The breakdown of a marriage is often an incredibly disruptive event in a person's life. Decades of financial planning can be put in jeopardy with a divorce, and things like retirement or investments may need to be re-evaluated. This can be challenging for individuals who have been counting on a certain future. Those individuals facing these issues in Alberta may need to reconsider their plans and financial setup when filing for divorce.

Divorce rates for people over 50 are on the rise, making retirement a major issue in many circumstances. Part of retirement planning is preparing for costs, many of which are lower when shared between two partners. Housing, medical insurance, transportation and long-term care are all costs that a newly single person will have to bear independently. While some people may be able to cut costs after their marriage ends, others may find their financial mindset needs to shift.

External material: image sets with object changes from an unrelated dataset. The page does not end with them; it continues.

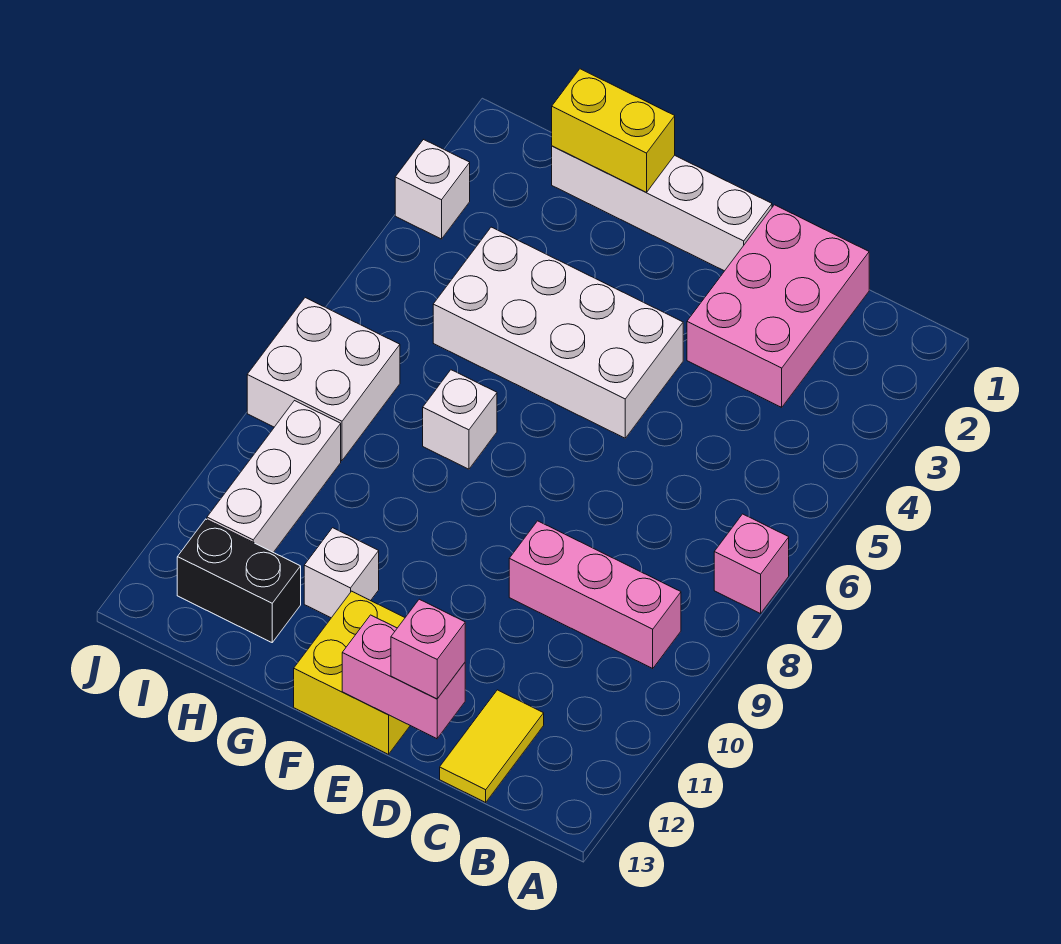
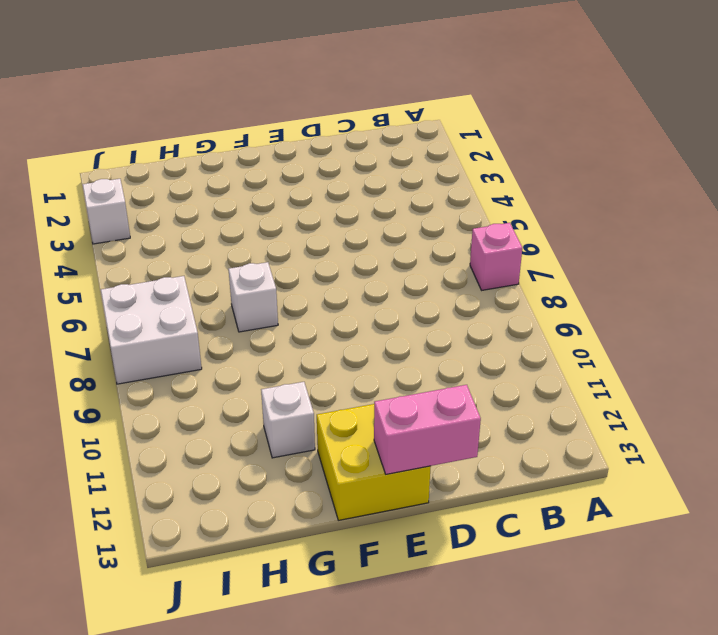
none -> pink 1x3 brick [509,521,681,668]
none -> pink 2x3 brick [687,205,869,407]
none -> yellow 1x2 tile [440,690,544,802]

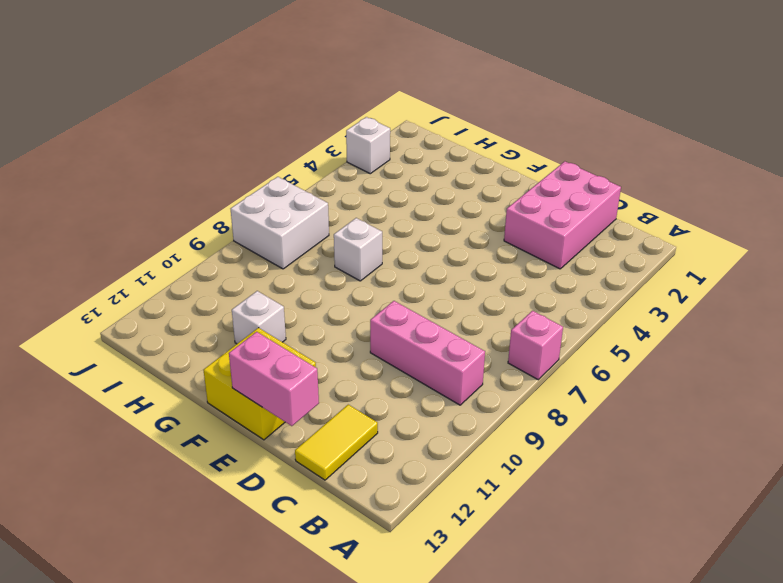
none -> white 1x4 brick [552,146,772,271]
none -> white 2x4 brick [433,227,683,438]
none -> black 1x2 brick [177,519,301,642]

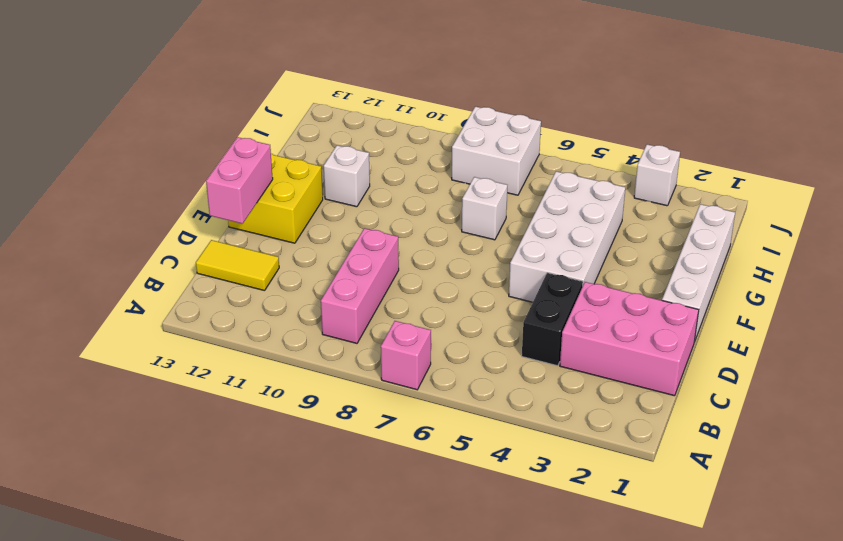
black 1x2 brick [522,273,583,366] -> black 1x2 brick moved to [177,519,301,642]
none -> white 1x3 brick [207,401,341,552]
none -> yellow 1x2 brick [552,69,675,192]
none -> pink 1x1 brick [391,599,465,699]

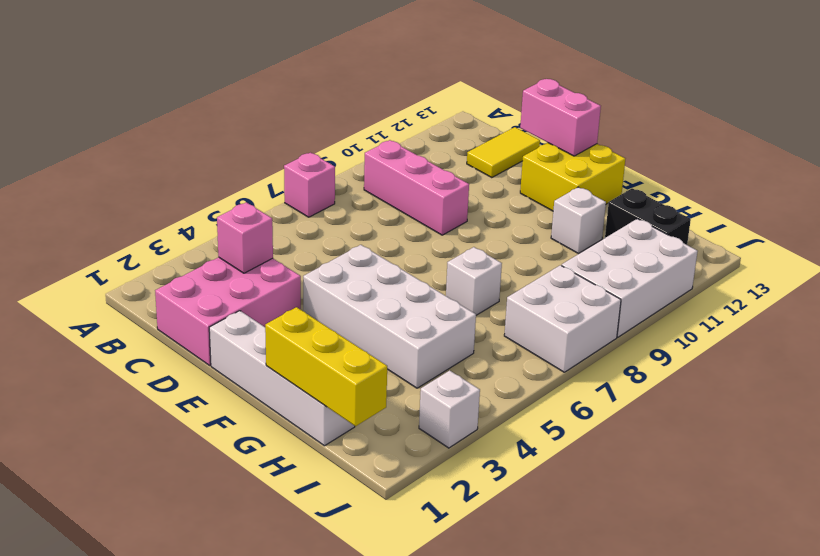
pink 1x1 brick [217,202,273,273] -> pink 1x1 brick moved to [391,599,465,699]
yellow 1x3 brick [265,307,387,426] -> yellow 1x2 brick [552,69,675,192]
white 2x3 brick [562,219,698,337] -> white 1x3 brick [207,401,341,552]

Retirement savings are among the assets that will be divided by Alberta couples during their divorce. Recovering these losses can be a challenge as well. The changes that come with divorce may make it difficult to continue contributing to an RRSP or other retirement plan as household expenses, alimony and child support will come first. Depending on a person's situation, extending a career or making lifestyle changes may be necessary to create a sustainable future.

One way to ensure that careful planning and financial future are protected is by seeking legal counsel. Each spouse in an Alberta divorce can seek focused and savvy advice from a family law attorney. This effort will help ensure the client is not left in an unfair or unsustainable situation following this major life change.